Our Board of Directors is authorized to issue classes or series of preferred stock, without any action on the part of the stockholders. The Board of Directors also has the power, without stockholder approval, to set the terms of any such classes or series of preferred stock, including voting rights, dividend rights and preferences over the common stock with respect to dividends or upon the liquidation, dissolution or winding-up of our business and other terms. If we issue preferred stock in the future that has a preference over the common stock with respect to the payment of dividends or upon liquidation, dissolution or winding-up, or if we issue preferred stock with voting rights that dilute the voting power of the common stock, the rights of holders of the common stock or the value of the common stock would be adversely affected.
If we fail to maintain effective internal controls over financial reporting, the price of our common stock may be adversely affected.

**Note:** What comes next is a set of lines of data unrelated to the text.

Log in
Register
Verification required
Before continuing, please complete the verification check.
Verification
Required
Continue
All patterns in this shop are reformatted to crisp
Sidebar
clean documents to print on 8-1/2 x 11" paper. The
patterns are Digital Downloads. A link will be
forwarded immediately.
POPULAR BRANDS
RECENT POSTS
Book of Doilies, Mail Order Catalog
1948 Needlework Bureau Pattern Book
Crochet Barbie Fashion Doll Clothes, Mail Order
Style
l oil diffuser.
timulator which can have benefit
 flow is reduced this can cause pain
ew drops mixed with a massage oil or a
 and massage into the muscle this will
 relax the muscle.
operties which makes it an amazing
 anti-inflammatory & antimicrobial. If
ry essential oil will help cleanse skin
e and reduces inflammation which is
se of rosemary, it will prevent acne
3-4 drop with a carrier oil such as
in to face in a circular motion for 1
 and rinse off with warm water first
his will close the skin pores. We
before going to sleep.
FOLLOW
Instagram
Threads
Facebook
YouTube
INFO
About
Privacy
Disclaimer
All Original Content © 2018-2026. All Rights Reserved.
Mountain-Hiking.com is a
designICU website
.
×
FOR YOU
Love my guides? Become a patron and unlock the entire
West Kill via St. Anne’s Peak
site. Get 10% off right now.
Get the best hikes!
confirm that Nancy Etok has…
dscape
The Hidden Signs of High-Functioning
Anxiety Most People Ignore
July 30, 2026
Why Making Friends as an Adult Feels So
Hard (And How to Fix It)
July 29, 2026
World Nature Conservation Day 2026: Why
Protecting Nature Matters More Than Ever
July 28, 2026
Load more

We are required to establish and maintain appropriate internal controls over financial reporting. Failure to establish those controls, or any failure of those controls once established, could adversely impact our public disclosures regarding our business, financial condition or results of operations. Any failure of these controls could also prevent us from maintaining accurate accounting records and discovering accounting errors and financial fraud.
Management’s assessment of internal controls over financial reporting may identify weaknesses that need to be addressed or other potential matters that may raise concerns for investors. Any actual or perceived weaknesses that need to be addressed in our internal control over financial reporting or disclosure of management’s assessment of our internal controls over financial reporting may have an adverse impact on the price of our common stock.